▶ _WORK INSTRUCTION_:
A complete answer lists every line of the material where the string "Article" occurs.

▶ _DATA RECORDS_:
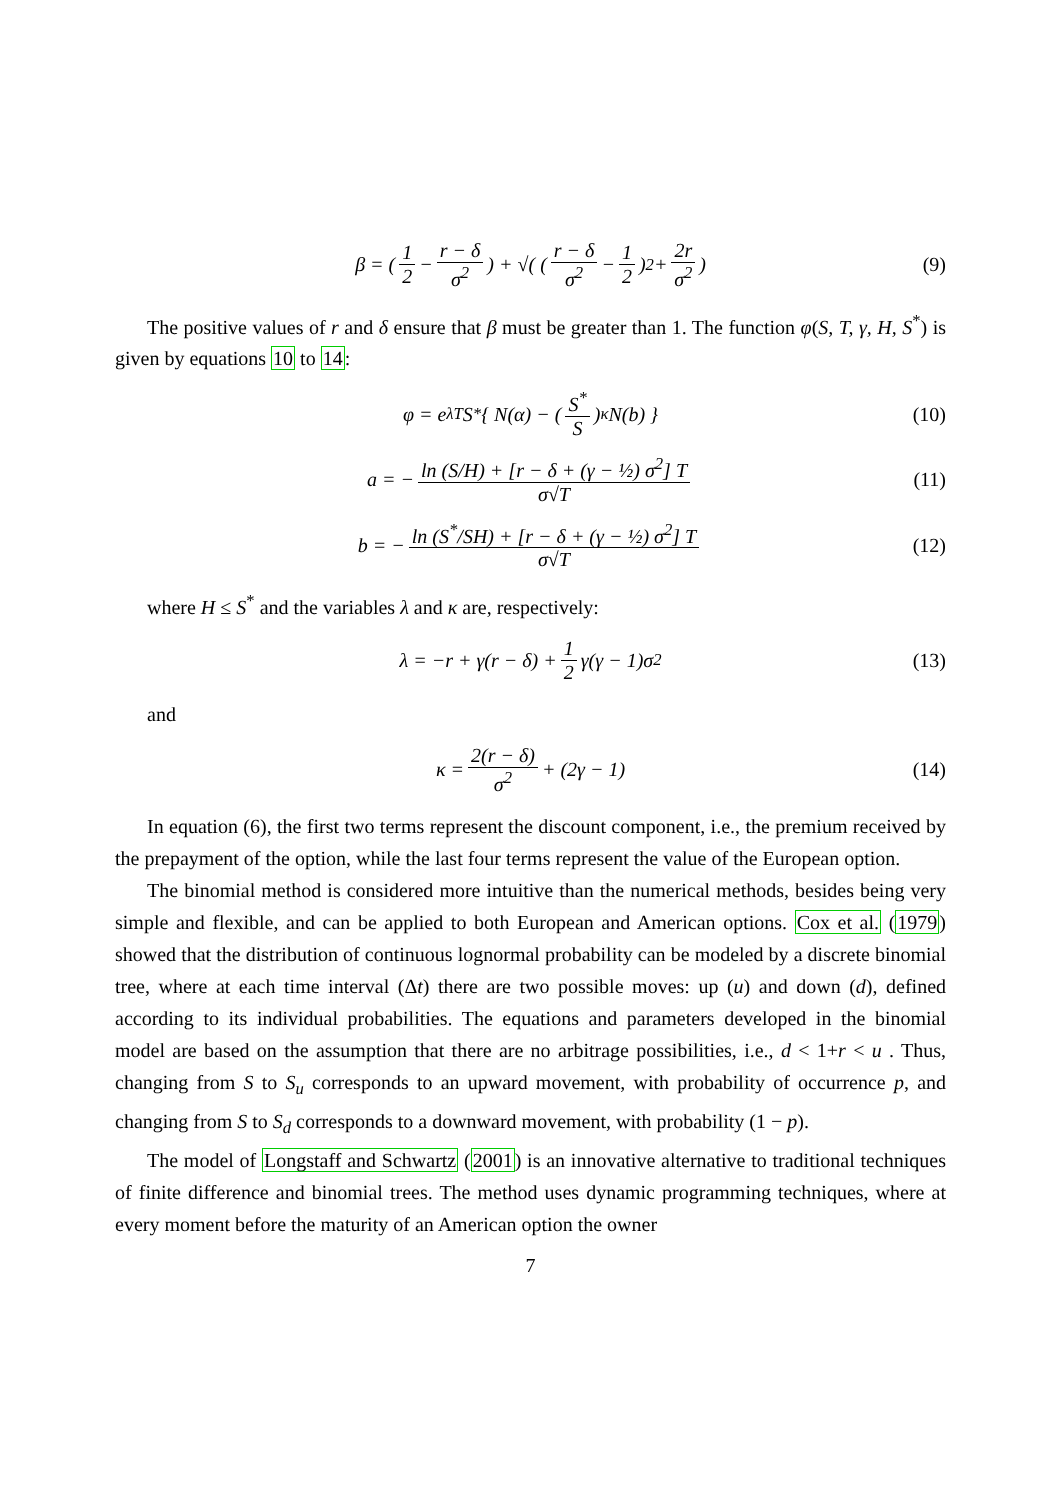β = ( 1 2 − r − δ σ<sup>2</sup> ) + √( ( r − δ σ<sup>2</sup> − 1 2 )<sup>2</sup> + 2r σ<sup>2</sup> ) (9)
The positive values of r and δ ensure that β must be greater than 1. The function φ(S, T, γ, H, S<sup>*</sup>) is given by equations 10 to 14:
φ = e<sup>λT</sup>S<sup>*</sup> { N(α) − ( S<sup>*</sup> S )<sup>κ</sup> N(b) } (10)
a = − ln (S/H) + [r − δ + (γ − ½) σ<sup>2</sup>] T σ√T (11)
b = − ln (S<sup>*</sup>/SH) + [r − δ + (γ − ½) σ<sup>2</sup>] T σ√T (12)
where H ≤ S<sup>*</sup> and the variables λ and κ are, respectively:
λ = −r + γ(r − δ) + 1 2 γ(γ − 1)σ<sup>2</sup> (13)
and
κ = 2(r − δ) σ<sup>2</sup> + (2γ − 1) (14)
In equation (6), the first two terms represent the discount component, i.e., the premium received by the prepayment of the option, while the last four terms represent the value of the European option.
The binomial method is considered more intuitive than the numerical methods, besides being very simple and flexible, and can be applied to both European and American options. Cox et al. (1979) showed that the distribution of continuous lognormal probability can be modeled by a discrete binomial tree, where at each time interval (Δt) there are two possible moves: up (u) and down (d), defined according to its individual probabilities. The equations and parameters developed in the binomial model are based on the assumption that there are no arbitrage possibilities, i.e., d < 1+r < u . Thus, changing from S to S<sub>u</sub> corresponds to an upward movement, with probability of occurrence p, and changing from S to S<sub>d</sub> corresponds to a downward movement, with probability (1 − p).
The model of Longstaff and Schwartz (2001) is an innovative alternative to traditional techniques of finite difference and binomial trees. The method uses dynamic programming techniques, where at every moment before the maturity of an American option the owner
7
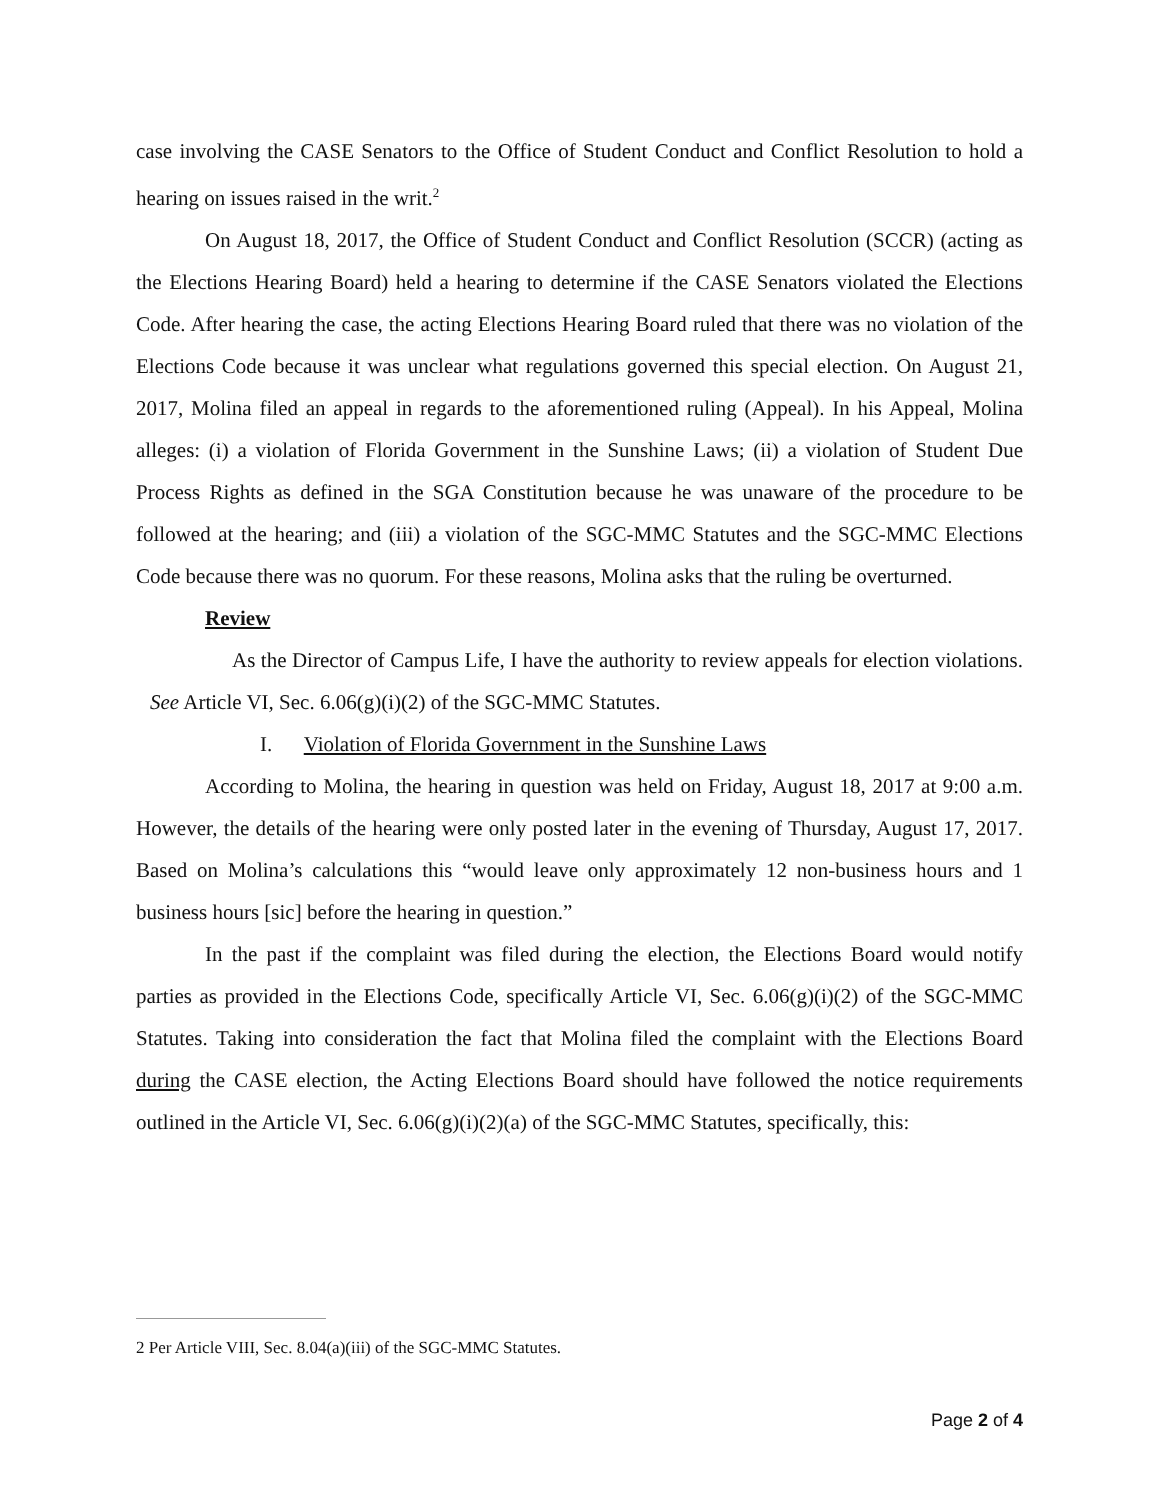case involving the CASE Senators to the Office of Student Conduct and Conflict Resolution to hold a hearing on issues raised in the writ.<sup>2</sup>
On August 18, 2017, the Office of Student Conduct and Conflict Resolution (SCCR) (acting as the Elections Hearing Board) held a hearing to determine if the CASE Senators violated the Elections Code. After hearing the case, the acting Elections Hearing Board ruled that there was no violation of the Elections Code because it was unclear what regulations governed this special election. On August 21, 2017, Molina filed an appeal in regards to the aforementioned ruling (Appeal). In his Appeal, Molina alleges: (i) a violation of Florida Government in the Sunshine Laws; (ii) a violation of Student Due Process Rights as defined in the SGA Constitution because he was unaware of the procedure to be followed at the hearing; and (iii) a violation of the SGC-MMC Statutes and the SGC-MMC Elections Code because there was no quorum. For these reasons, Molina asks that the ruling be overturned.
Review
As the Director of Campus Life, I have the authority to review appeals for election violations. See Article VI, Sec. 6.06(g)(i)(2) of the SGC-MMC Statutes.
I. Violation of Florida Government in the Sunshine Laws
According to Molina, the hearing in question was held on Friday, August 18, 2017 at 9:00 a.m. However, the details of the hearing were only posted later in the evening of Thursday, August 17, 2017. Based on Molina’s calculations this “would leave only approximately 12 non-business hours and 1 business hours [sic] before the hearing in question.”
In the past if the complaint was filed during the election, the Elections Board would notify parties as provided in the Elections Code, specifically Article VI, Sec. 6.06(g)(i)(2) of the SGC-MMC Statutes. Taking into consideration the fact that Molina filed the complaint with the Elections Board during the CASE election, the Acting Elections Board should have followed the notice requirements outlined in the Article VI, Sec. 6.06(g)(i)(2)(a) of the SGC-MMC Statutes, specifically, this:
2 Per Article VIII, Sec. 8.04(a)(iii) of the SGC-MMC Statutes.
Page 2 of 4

▶ _EXERCISE ANSWER_:
As the Director of Campus Life, I have the authority to review appeals for election violations. See Article VI, Sec. 6.06(g)(i)(2) of the SGC-MMC Statutes.
In the past if the complaint was filed during the election, the Elections Board would notify parties as provided in the Elections Code, specifically Article VI, Sec. 6.06(g)(i)(2) of the SGC-MMC Statutes. Taking into consideration the fact that Molina filed the complaint with the Elections Board during the CASE election, the Acting Elections Board should have followed the notice requirements outlined in the Article VI, Sec. 6.06(g)(i)(2)(a) of the SGC-MMC Statutes, specifically, this:
2 Per Article VIII, Sec. 8.04(a)(iii) of the SGC-MMC Statutes.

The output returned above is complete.